Burbank continues: “In the audience-centric Web, metrics will answer traditional marketing questions: Who saw my ad? Did I affect the way they think about my product? Did they actually buy more?”. These are all valuable questions since they actually focus on the business outcomes. Burbank is also very right where he states that online is no longer an island and that cross-channel is really the way to go.
Contextual and personalized touchpoint marketing is cross-channel
It’s obvious: people use several channels. In fact, people don’t think in terms of channels. They are channel-agnostic. Every time there is an interaction – visible or not – between a brand and a consumer, you have a touchpoint that can serve as a trigger, can be optimized, measured, etc. It’s the holistic single customer view that matters. An audience is a vast concept, a person is a more…personal concept but a touchpoint is a very tangible concept that even goes beyond the individual customer since it includes need, subject, social object, intent, meaning, etc.
Nevertheless, the audience-centric view to me is still too much about mass. One-to-one marketing in a personal way is what we strive for and, yes, big brands will continue to try to attract attention and create interest using interruptive tactics. But in the online and certainly social space, they will have to work much harder to earn that attention.
Contextual, personalized, cross-channel and integrated touchpoint marketing become far more important. It is by definition cross-channel and individualized, with a stronger focus on digital footprints, behavior and real-time optimization.
Demographics don’t interact or buy, people do.
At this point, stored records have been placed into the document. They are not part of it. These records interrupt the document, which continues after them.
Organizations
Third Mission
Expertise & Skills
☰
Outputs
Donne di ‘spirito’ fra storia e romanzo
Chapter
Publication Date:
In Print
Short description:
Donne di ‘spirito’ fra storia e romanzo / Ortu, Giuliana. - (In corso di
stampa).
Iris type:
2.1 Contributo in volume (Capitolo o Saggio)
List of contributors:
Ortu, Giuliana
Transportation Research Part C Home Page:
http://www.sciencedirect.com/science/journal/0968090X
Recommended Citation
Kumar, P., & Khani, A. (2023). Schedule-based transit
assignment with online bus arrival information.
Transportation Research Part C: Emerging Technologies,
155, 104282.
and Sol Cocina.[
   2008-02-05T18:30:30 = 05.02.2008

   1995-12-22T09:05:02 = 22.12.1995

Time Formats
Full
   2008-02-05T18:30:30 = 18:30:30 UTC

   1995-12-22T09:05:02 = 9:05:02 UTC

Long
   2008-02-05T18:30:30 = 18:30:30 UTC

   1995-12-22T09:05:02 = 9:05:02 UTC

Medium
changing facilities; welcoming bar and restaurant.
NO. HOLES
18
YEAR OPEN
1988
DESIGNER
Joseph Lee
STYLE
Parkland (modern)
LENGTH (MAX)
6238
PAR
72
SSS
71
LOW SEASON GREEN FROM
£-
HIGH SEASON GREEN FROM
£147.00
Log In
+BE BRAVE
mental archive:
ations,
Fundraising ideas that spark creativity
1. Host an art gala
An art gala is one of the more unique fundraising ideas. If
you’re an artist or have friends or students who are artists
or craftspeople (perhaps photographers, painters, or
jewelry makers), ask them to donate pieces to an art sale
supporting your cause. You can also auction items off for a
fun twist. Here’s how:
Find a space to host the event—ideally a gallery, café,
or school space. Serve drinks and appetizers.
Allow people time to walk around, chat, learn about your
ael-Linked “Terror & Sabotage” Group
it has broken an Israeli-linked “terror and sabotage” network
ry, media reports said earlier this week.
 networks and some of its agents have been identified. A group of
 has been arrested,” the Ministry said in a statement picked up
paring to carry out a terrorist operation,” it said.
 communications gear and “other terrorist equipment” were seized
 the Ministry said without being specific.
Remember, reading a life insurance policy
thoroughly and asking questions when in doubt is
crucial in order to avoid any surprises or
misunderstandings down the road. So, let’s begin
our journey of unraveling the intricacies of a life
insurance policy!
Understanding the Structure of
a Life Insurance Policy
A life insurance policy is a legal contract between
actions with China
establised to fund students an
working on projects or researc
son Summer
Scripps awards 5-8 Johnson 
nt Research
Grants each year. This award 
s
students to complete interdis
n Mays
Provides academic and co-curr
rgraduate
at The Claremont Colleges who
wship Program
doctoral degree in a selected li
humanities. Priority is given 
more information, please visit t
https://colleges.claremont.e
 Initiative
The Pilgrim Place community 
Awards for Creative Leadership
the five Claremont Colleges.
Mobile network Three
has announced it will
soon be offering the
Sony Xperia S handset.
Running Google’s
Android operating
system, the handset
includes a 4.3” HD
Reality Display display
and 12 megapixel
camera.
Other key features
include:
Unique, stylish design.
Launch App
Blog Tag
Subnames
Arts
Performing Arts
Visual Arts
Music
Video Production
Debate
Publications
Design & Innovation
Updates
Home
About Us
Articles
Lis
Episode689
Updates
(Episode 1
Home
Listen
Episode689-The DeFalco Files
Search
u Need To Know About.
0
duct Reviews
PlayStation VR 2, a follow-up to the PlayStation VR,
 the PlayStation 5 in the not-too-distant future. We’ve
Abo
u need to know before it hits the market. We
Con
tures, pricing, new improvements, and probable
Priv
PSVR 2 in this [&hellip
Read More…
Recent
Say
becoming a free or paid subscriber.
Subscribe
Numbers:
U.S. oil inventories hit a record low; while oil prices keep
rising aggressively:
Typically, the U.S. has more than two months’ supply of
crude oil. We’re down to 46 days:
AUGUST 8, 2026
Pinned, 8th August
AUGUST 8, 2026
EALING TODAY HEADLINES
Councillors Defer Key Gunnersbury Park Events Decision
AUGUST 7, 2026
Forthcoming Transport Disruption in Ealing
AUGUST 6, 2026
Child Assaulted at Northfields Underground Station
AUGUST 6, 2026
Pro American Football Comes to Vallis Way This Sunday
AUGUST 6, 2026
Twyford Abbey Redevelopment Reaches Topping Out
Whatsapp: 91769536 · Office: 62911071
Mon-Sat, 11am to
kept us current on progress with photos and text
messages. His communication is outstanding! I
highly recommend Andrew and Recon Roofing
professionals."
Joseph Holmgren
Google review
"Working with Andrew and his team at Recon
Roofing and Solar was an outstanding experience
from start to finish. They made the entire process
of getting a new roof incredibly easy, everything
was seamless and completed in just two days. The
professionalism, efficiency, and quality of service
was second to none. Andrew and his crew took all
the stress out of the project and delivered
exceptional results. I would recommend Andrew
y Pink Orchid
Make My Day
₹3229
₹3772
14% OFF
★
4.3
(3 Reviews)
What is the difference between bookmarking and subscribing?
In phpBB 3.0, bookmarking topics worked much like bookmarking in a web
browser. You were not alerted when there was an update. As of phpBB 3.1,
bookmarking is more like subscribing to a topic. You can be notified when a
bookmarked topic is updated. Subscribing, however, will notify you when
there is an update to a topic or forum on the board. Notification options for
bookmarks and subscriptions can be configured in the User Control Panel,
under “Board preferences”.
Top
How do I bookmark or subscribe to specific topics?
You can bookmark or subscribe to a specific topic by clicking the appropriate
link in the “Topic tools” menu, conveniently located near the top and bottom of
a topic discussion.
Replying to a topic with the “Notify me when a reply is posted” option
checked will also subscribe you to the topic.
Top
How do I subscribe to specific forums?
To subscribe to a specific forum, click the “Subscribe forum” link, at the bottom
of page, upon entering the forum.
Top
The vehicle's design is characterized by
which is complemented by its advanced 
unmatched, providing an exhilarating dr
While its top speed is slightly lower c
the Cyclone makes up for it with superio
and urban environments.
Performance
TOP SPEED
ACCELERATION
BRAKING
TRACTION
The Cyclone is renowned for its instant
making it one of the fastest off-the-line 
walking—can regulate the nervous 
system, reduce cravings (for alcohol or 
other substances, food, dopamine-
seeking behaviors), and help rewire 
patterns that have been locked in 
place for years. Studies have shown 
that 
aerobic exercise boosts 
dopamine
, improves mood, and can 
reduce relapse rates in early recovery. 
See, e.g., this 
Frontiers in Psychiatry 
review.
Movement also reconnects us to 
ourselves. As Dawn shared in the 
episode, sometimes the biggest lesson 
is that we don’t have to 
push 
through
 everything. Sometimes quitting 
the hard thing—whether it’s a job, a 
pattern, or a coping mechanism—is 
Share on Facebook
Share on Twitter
And their intent and emotions matter. So, maybe we should start talking about people-centric or “humanistic”. I don’t know and it doesn’t matter what name the baby gets as long as we see that the audience is not one and it talks back.
John also writes that “The richer the consumer data, the richer the business opportunity“. Very true, at least if you use the proper data in the right way and look at the customer across all touchpoints and channels.